The winners are:
Todd Evans
Andy Bing
Gary Veeder
DECEMBER 2, 2022 TRIVIA QUESTION
You don’t encounter too many “Thanksgiving” songs in country music. But here’s a great old one! The Pilgrims could have sung this one, if they believed in singing, that is.
So, this Trivia Question is the age-old rhetorical question “Is it bluegrass?” Please listen and decide for yourself.
Happy Thanksgiving!
Q: Is “Thank God” bluegrass?
A: Yea or Nay?
Additional Bowden Comments
Appreciate the comments. At IBMA I guess anything that you say is bluegrass IS bluegrass! (Ouch! Did I say that? I was just thinking it…)
The early bluegrass acts other than Monroe knew all about Roy Acuff’s band and performance. Earl Scruggs said when he was at the Opry with Monroe he felt Acuff’s band put on the best “show”, and he got a LOT of his banjo back-up ideas from Brother Oswald’s Dobro playing! Earl was also a budding baritone singer in those years, and Acuff had REAL good baritone singers in the Smoky Mountain Boys, always.
But of course Todd is right too … no banjo or mandolin, so it’s “not” bluegrass. Although Roy Acuff had a band a few years earlier WITH banjo and mandolin, and he rushed into the studio to beat Bill Monroe’s first recording of Muleskinner Blues to the market! It was pretty much a copy of Monroe’s performance, including the hot guitar kickoff. There are a few recordings in existence of Acuff’s band with full “bluegrass” instrumentation, and I’m personally willing to accept they were playing what WE would call bluegrass. (Monroe wouldn’t have, of course).
One thing I particularly like in this Acuff recording is the HOT bass playing playing of the GREAT Joe Zinkan. In the 1930s Joe had been playing bass fiddle in “big bands”, for instance Fred Waring’s Pennsylvanians. Joe was also a master rhythm guitarist.
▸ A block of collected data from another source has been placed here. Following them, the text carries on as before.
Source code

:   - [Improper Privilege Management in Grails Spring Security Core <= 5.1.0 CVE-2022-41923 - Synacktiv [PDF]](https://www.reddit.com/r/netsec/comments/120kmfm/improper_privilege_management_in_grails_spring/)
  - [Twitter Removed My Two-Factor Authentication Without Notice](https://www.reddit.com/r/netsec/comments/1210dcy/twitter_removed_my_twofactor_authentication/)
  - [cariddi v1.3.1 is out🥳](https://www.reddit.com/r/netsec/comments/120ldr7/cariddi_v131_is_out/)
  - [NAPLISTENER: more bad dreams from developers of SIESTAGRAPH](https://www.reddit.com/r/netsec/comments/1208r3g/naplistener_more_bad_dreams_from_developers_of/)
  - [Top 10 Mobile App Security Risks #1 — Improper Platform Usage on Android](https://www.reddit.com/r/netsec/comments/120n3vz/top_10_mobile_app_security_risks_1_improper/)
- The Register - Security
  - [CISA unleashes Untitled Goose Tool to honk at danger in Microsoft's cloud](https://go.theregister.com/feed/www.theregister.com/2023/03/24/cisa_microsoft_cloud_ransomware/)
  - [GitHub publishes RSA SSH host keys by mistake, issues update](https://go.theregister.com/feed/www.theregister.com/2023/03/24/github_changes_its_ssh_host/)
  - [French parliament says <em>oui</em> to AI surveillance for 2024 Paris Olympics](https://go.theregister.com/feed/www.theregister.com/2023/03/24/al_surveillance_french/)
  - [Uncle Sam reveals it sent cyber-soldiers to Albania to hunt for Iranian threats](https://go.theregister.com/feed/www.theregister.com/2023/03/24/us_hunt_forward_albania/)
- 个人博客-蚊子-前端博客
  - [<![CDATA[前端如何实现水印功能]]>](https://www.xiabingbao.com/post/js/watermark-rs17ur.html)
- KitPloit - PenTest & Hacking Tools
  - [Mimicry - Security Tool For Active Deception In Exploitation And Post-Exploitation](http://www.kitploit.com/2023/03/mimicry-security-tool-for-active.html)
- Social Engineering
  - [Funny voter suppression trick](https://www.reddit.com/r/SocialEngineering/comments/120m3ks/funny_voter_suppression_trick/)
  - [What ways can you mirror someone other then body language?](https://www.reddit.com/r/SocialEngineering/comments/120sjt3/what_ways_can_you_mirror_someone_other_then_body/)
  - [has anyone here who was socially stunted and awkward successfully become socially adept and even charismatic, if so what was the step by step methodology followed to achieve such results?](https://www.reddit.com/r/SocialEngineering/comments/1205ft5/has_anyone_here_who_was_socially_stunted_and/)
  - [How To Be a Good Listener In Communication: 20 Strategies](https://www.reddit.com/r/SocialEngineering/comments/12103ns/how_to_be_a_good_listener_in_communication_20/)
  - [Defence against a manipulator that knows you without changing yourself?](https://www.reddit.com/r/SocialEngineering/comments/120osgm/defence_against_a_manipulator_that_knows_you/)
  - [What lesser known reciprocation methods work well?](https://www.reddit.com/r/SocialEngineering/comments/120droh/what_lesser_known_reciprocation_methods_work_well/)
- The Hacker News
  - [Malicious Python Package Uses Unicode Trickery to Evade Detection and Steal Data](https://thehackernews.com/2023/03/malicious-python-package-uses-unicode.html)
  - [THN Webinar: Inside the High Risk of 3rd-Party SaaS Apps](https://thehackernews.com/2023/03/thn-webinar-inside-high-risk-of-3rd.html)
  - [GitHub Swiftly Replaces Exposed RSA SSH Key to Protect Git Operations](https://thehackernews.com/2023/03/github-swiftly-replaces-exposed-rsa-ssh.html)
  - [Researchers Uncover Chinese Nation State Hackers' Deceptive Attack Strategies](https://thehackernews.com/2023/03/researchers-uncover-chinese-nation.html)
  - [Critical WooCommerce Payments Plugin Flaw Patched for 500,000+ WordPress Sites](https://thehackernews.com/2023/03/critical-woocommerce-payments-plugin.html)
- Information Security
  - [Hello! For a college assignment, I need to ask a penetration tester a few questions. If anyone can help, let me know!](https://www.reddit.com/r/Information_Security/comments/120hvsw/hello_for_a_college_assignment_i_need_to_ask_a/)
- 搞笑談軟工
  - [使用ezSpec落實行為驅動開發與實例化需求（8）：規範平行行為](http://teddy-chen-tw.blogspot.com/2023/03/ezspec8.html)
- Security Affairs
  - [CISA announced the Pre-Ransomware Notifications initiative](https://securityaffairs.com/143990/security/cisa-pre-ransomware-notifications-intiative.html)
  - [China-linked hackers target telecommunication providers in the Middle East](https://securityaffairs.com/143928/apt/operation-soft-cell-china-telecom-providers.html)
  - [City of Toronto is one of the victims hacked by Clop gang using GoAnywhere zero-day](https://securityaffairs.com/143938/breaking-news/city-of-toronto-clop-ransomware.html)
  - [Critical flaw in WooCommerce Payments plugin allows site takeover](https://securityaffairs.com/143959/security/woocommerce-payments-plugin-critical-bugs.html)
But all the old Nashville bass players said Joe was “the man” who brought the bass fiddle into country music in an important role. (Technically, Red Stewart and Pee Wee King’s Golden West Cowboys were the first band on the Opry with a bass fiddle, but apparently it didn’t do much. Joe brought a showy mastery to the bass fiddle and POURED IT ON for years in several Acuff records. Joe later retired from the road and became THE bass player for the Nashville recording sidemen known as “The A Team”. You can see Joe in tons of YouTube videos of every Nashville act that went on tv.
Joe’s bass playing on Thank God is the bluegrassiest part of the record in my opinion. Bill Monroe’s first GREAT bass player — Howard Watts/Cedric Rainwater — obviously took not of what Joe Zinkan was doing and played much the same style on the records with Monroe, Lester and Earl. He left Monroe to join Lester and Earl when they formed their own band. He left THEM to go with Hank Williams!
But I’ve been told ALL the “showy” bass players in bluegrass were inspired by Joe Zinkan with Roy Acuff. Jake Tullock, John Palmer, Jerry McCoury and many more.
Joe Zinkan DID record on bass fiddle with Flatt & Scruggs (as a studio sideman) in the later 1950s.
So, “Thank God” by Roy Acuff & the Smoky Mt. Boys both “is and isn’t” bluegrass. Close enough for me!
You bet! Just ask Doyle Lawson:
https://www.youtube.com/watch?v=989ysPzD1C0
I think it is a bluegrass song as it conveys a message. Bluegrass is one genre that tells more about a theme than any other genre does. Country music is a close second.
Nah. Nay.
Kinda country gospel on that one.
Roy’s “The King of Country Music”.
Jimmy says I’m “The King of Bluegrass” — and there ain’t room for the two of us, lol.